The nearly two hours of oral arguments began with Bryan Gowdy of the Jacksonville, Florida, firm of Creed & Gowdy, on behalf of Gallardos, telling the court that at the moment of settlement with a third-party tortfeasor, the settlement becomes the property of the beneficiary and is protected by the anti-lien provisions of the Medicaid Act. He argued that the state’s broad interpretation of the statute was “absurd” and would allow a lifetime assignment requiring third parties who are health insurers or future tortfeasors who did not cause a beneficiary’s injury to pay for the medical care Medicaid provided.
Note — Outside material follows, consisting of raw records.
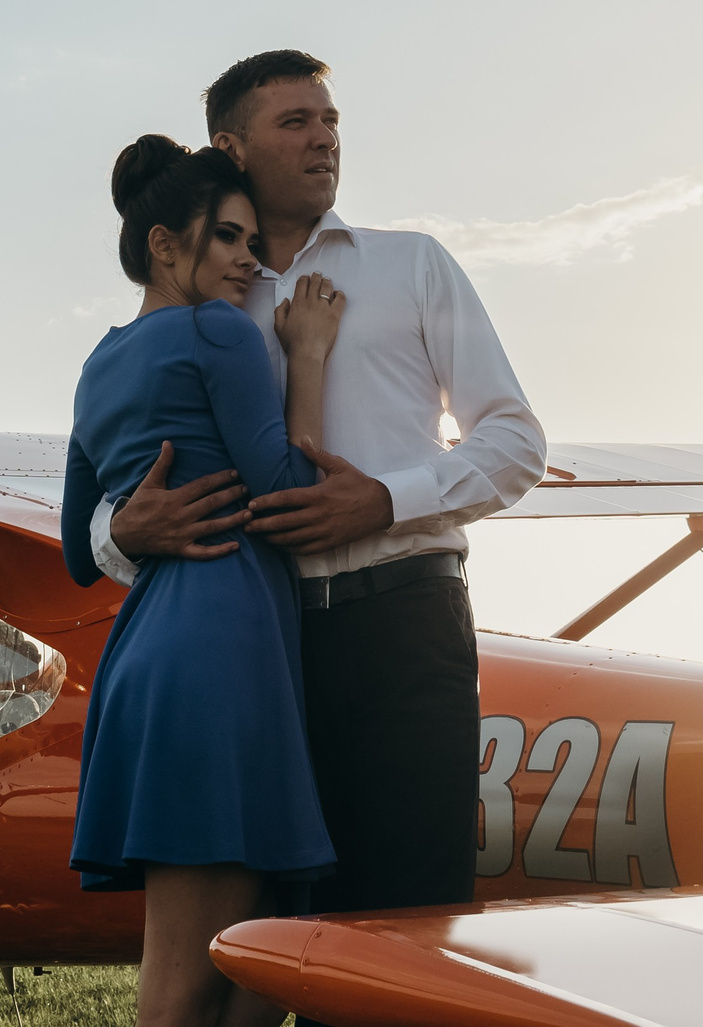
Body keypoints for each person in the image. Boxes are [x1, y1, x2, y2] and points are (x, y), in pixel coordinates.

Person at [90, 50, 547, 930]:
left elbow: (516, 442)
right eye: (294, 122)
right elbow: (120, 471)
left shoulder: (414, 263)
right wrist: (122, 533)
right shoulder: (205, 304)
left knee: (413, 926)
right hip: (266, 645)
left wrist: (385, 499)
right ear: (231, 147)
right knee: (283, 935)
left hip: (407, 629)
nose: (324, 138)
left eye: (330, 119)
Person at [61, 135, 348, 1027]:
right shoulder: (218, 330)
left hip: (152, 645)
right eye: (227, 237)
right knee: (192, 979)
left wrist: (131, 524)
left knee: (260, 963)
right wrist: (306, 354)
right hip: (219, 645)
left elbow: (77, 547)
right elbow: (284, 487)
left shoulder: (98, 364)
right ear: (164, 244)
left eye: (253, 242)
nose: (248, 259)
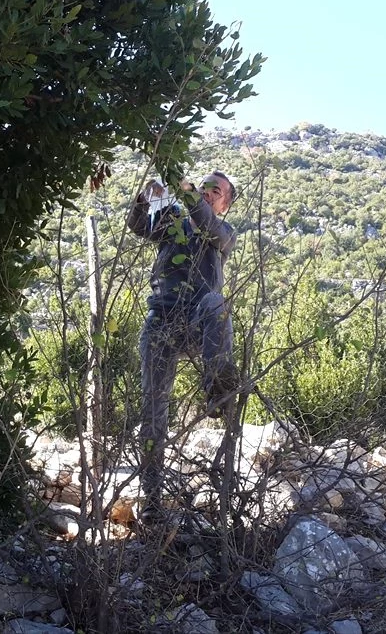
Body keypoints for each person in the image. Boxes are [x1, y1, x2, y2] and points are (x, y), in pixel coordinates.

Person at [127, 171, 238, 518]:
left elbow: (205, 223)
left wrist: (186, 193)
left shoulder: (224, 232)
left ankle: (218, 385)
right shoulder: (172, 219)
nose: (208, 192)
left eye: (215, 191)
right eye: (205, 185)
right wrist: (147, 196)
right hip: (161, 320)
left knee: (216, 304)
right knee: (153, 413)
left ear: (224, 204)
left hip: (196, 321)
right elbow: (138, 226)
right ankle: (152, 499)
Florida’s Solicitor General Henry Whitaker argued that the state’s Medicaid plan can never recover more than the beneficiary received in medical benefits, but that it could seek reimbursement not only for the amounts in the settlement allocated for past medical benefits but also for future medical expenses as well -- even if they are medical expenses Medicaid does not cover.

Justice Sotomayor, who participated remotely from chambers, questioned Whitaker’s argument.

 “That seems extraordinary,” she said, “that what you're reading into the statute, an anti-lien statute, that permits you only to get an assignment of what you have paid for. Now you're saying the assignment under k is incredibly broader than that, whether you paid for it or not, whether you were required to pay for it or not, and future, that you're assigned the individual's entire rights. That's what you're telling me?”

Other justices seemed to agree with Justice Sotomayor that Florida’s interpretation was overly broad and not considering the “context” of the Act.

Justice Kavanaugh said “. . . I don't mean to load it by saying this word -- but a literal reading of 1396k, and the other side is saying, no, you have to read it in context with the other provisions and have it all make sense. And you say no. But then you're presented with a hypothetical, maybe the absurd hypothetical, but it is a hypothetical that's been raised, and you say, oh, well, there, don't read it literally.”

Justice Breyer saw some conflict in the state's reading of the provisions, saying “So it seems to me you're asking us to read these two provisions, higgledy-piggledy, slightly in conflict -- if not direct conflict, at least hard to make consistent -- and they're asking you, the government, to read them consistently with the whole spirit of the thing, which is leave the money with the Medicaid victim.”

Alhborn, The Elephant in the Room

Hovering in the background and mentioned occasionally by the justices was the court’s prior unanimous decision in Ahlborn, which held that the state may recover only from those portions of third-party awards allocated for medical expenses, not from portions of settlements allocated for other losses.

Justice Sotomayor asked Vivek Suri, assistant to the solicitor general at the U.S. Department of Justice, who was arguing in support of the Gallardos, “Counsel, is there any way to accept Respondent, Florida's reading, without overruling essentially Ahlborn, the reasoning of Ahlborn?”

While saying he didn’t “wish to overclaim the relevance of Ahlborn,” Mr. Suri noted that in Ahlborn the state was allowed to reach the portion of the settlement allocated for past medical expenses, “not . . . the additional portion corresponding to the future medical expenses.” He also cited a footnote in Ahlborn “where the Court reasons that it would be unfair, unjust, to allow the state to obtain a portion of the recovery that it didn't compensate for. And we think that same unfairness arises in this context.”

While some of the justices wandered away from the baseline question of statutory interpretation at times, the ruling in Ahlborn may well be the reason the anti-lien provisions of the Medicaid Act are upheld and states are prevented from acquiring lifetime assignments of a beneficiary’s right to recover for future medical expenses from a third party.

“In the end,” Ronald Mann of the website SCOTUSblog wrote, “given the relatively low stakes of this case, the justices well might resolve this in discussion and issue a unanimous or near-unanimous decision.”